WHAT THE EXERCISE ASKS: Produce as output only the lines below starting at the line with "left elbow: (192, 172)" and continuing through the line with "left elbow: (358, 186)", each one exactly as written.

>>>>

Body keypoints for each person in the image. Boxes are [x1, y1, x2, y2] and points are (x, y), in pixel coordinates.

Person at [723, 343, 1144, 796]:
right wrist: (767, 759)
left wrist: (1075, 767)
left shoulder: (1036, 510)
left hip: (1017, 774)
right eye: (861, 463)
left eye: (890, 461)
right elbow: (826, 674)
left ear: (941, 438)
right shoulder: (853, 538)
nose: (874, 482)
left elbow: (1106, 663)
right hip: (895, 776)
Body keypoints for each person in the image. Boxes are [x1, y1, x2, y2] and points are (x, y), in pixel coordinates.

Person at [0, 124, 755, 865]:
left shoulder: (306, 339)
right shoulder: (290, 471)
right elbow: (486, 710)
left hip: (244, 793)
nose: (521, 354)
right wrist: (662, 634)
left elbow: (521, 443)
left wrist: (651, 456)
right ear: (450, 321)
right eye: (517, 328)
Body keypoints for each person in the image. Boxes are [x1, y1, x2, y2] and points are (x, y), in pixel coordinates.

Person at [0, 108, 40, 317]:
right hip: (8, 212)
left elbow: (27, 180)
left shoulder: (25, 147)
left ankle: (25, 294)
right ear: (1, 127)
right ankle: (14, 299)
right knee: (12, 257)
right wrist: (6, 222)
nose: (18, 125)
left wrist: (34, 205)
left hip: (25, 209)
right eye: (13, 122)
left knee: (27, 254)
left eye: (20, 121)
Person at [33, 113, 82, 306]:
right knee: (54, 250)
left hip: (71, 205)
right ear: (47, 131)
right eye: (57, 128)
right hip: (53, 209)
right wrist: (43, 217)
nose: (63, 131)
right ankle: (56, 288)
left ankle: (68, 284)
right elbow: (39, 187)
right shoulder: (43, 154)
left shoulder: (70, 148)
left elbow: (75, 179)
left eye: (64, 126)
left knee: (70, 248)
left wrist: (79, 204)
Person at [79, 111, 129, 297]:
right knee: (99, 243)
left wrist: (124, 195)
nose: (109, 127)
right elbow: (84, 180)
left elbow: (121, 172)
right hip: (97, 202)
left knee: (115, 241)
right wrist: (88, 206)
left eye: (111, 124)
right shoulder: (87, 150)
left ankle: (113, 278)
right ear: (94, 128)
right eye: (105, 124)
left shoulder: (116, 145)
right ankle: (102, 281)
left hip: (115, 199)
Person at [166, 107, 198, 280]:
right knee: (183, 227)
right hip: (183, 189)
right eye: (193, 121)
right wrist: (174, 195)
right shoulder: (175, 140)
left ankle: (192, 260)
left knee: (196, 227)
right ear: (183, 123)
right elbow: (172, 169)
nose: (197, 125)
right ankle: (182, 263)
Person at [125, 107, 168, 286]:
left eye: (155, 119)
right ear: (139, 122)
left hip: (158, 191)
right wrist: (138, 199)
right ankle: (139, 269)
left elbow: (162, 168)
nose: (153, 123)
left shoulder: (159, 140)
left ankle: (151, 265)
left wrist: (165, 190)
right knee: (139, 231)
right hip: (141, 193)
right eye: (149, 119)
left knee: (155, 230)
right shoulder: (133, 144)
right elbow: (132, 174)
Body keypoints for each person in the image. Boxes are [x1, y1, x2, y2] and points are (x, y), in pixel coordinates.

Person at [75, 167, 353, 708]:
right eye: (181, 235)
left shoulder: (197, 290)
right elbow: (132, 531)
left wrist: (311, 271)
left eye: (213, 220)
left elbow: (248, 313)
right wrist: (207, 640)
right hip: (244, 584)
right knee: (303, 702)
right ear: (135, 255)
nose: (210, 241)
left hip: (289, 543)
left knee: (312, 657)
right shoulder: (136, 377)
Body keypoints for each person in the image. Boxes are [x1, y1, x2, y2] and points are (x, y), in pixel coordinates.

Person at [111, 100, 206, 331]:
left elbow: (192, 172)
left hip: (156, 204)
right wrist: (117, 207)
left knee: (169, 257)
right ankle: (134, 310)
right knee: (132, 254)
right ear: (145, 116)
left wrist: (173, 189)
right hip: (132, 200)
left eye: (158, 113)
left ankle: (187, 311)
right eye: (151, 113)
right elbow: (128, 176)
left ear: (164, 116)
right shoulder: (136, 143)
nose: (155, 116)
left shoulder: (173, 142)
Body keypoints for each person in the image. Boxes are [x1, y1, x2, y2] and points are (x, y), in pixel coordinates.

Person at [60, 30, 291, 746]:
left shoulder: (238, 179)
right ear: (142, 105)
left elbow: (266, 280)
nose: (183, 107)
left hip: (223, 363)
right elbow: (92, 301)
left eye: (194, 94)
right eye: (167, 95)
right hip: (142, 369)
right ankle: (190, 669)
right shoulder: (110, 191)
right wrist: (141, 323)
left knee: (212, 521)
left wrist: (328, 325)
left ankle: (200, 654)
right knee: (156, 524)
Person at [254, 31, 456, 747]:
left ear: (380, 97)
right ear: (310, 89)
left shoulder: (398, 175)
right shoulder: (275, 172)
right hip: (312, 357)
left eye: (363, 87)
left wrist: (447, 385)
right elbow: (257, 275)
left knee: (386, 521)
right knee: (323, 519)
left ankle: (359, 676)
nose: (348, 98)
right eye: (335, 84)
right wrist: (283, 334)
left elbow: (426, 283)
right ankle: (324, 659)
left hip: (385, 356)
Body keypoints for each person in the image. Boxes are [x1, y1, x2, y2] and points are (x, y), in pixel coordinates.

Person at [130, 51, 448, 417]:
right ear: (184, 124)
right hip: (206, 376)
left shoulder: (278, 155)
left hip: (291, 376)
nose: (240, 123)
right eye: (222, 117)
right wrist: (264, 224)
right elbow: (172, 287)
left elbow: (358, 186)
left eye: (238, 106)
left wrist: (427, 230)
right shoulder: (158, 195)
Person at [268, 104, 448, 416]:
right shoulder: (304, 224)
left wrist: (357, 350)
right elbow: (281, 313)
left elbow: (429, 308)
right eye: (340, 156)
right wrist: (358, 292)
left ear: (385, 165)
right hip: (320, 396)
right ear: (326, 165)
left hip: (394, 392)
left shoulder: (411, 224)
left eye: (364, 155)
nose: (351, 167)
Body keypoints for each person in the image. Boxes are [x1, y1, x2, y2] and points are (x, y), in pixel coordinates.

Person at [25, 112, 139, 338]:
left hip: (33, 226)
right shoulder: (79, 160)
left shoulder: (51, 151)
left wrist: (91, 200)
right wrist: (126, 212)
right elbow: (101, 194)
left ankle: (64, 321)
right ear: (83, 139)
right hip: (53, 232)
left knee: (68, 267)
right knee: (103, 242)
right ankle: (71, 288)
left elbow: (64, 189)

<<<<

ANSWER FOR THE TASK:
left elbow: (192, 172)
left hip: (156, 204)
right wrist: (117, 207)
left knee: (169, 257)
right ankle: (134, 310)
right knee: (132, 254)
right ear: (145, 116)
left wrist: (173, 189)
right hip: (132, 200)
left eye: (158, 113)
left ankle: (187, 311)
right eye: (151, 113)
right elbow: (128, 176)
left ear: (164, 116)
right shoulder: (136, 143)
nose: (155, 116)
left shoulder: (173, 142)
Body keypoints for each person in the image. Boxes are [x1, y1, x2, y2] and points are (x, y), in pixel coordinates.

Person at [60, 30, 291, 746]:
left shoulder: (238, 179)
right ear: (142, 105)
left elbow: (266, 280)
nose: (183, 107)
left hip: (223, 363)
right elbow: (92, 301)
left eye: (194, 94)
right eye: (167, 95)
right hip: (142, 369)
right ankle: (190, 669)
right shoulder: (110, 191)
right wrist: (141, 323)
left knee: (212, 521)
left wrist: (328, 325)
left ankle: (200, 654)
right knee: (156, 524)
Person at [254, 31, 456, 747]:
left ear: (380, 97)
right ear: (310, 89)
left shoulder: (398, 175)
right shoulder: (275, 172)
right hip: (312, 357)
left eye: (363, 87)
left wrist: (447, 385)
right elbow: (257, 275)
left knee: (386, 521)
right knee: (323, 519)
left ankle: (359, 676)
nose: (348, 98)
right eye: (335, 84)
right wrist: (283, 334)
left elbow: (426, 283)
right ankle: (324, 659)
left hip: (385, 356)
Body keypoints for each person in the image. Boxes are [x1, y1, x2, y2] and points are (x, y), in pixel coordinates.

Person at [130, 51, 448, 417]:
right ear: (184, 124)
right hip: (206, 376)
left shoulder: (278, 155)
left hip: (291, 376)
nose: (240, 123)
right eye: (222, 117)
right wrist: (264, 224)
right elbow: (172, 287)
left elbow: (358, 186)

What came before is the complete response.